Records from a collection:
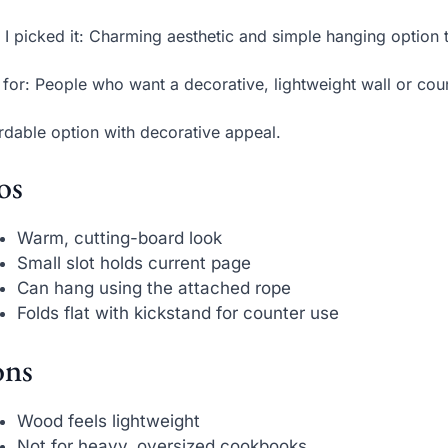
I picked it: Charming aesthetic and simple hanging option 
 for: People who want a decorative, lightweight wall or cou
rdable option with decorative appeal.
os
Warm, cutting-board look
Small slot holds current page
Can hang using the attached rope
Folds flat with kickstand for counter use
ns
Wood feels lightweight
Not for heavy, oversized cookbooks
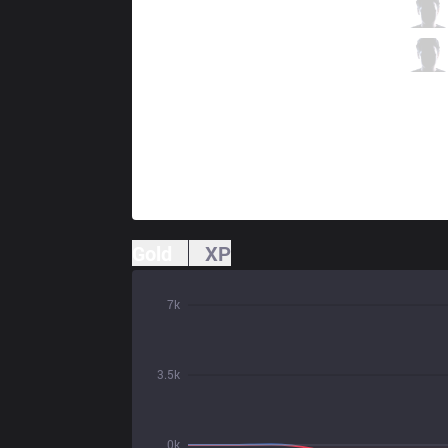
FLA
Absolut
10 / 1 / 4
FLA
RedBert
2 / 2 / 11
Gold
XP
7k
3.5k
0k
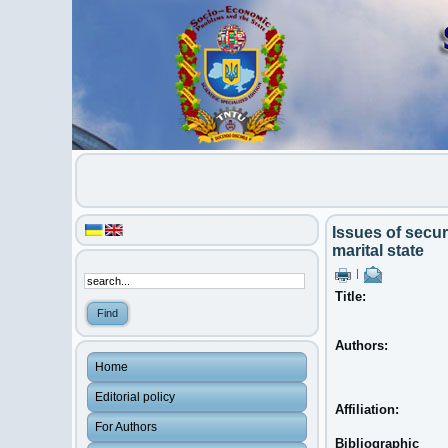
Issues of secur
marital state
|
Title:
Authors:
Home
Editorial policy
Affiliation:
For Authors
Bibliographic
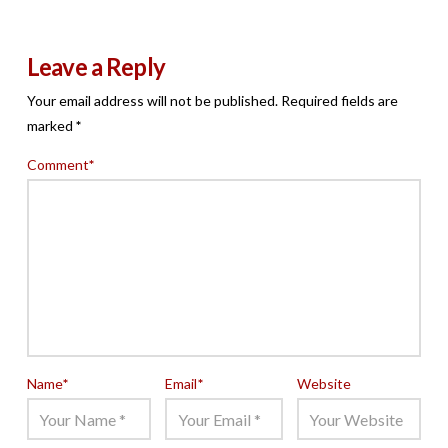
Leave a Reply
Your email address will not be published.
Required fields are
marked
*
Comment
*
Name
*
Email
*
Website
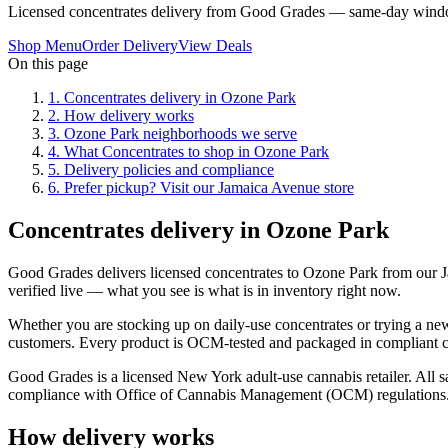
Licensed concentrates delivery from Good Grades — same-day windo
Shop Menu
Order Delivery
View Deals
On this page
1
.
Concentrates delivery in Ozone Park
2
.
How delivery works
3
.
Ozone Park neighborhoods we serve
4
.
What Concentrates to shop in Ozone Park
5
.
Delivery policies and compliance
6
.
Prefer pickup? Visit our Jamaica Avenue store
Concentrates delivery in Ozone Park
Good Grades delivers licensed concentrates to Ozone Park from our
verified live — what you see is what is in inventory right now.
Whether you are stocking up on daily-use concentrates or trying a new
customers. Every product is OCM-tested and packaged in compliant chi
Good Grades is a licensed New York adult-use cannabis retailer. All sa
compliance with Office of Cannabis Management (OCM) regulations
How delivery works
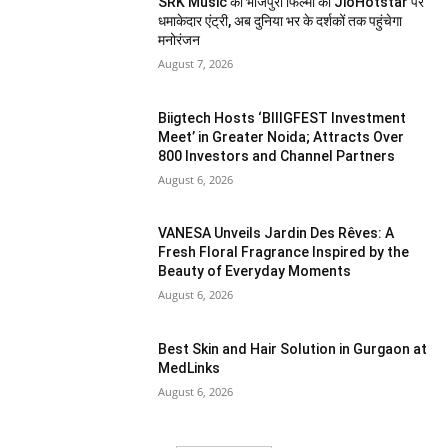
SRK Music की भोजपुरी फिल्मों की JioHotstar पर
धमाकेदार एंट्री, अब दुनिया भर के दर्शकों तक पहुंचेगा
मनोरंजन
August 7, 2026
Biigtech Hosts ‘BIIIGFEST Investment
Meet’ in Greater Noida; Attracts Over
800 Investors and Channel Partners
August 6, 2026
VANESA Unveils Jardin Des Rêves: A
Fresh Floral Fragrance Inspired by the
Beauty of Everyday Moments
August 6, 2026
Best Skin and Hair Solution in Gurgaon at
MedLinks
August 6, 2026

• _Task goal_:
Reproduce each entry precisely; the pictures stay out.

• _Solution to this problem_:
I picked it: Charming aesthetic and simple hanging option 
 for: People who want a decorative, lightweight wall or cou
rdable option with decorative appeal.
os
Warm, cutting-board look
Small slot holds current page
Can hang using the attached rope
Folds flat with kickstand for counter use
ns
Wood feels lightweight
Not for heavy, oversized cookbooks
FLA
Absolut
10 / 1 / 4
FLA
RedBert
2 / 2 / 11
Gold
XP
7k
3.5k
0k
Issues of secur
marital state
|
Title:
Authors:
Home
Editorial policy
Affiliation:
For Authors
Bibliographic
Leave a Reply
Your email address will not be published.
Required fields are
marked
*
Comment
*
Name
*
Email
*
Website
Licensed concentrates delivery from Good Grades — same-day windo
Shop Menu
Order Delivery
View Deals
On this page
1
.
Concentrates delivery in Ozone Park
2
.
How delivery works
3
.
Ozone Park neighborhoods we serve
4
.
What Concentrates to shop in Ozone Park
5
.
Delivery policies and compliance
6
.
Prefer pickup? Visit our Jamaica Avenue store
Concentrates delivery in Ozone Park
Good Grades delivers licensed concentrates to Ozone Park from our
verified live — what you see is what is in inventory right now.
Whether you are stocking up on daily-use concentrates or trying a new
customers. Every product is OCM-tested and packaged in compliant chi
Good Grades is a licensed New York adult-use cannabis retailer. All sa
compliance with Office of Cannabis Management (OCM) regulations
How delivery works
SRK Music की भोजपुरी फिल्मों की JioHotstar पर
धमाकेदार एंट्री, अब दुनिया भर के दर्शकों तक पहुंचेगा
मनोरंजन
August 7, 2026
Biigtech Hosts ‘BIIIGFEST Investment
Meet’ in Greater Noida; Attracts Over
800 Investors and Channel Partners
August 6, 2026
VANESA Unveils Jardin Des Rêves: A
Fresh Floral Fragrance Inspired by the
Beauty of Everyday Moments
August 6, 2026
Best Skin and Hair Solution in Gurgaon at
MedLinks
August 6, 2026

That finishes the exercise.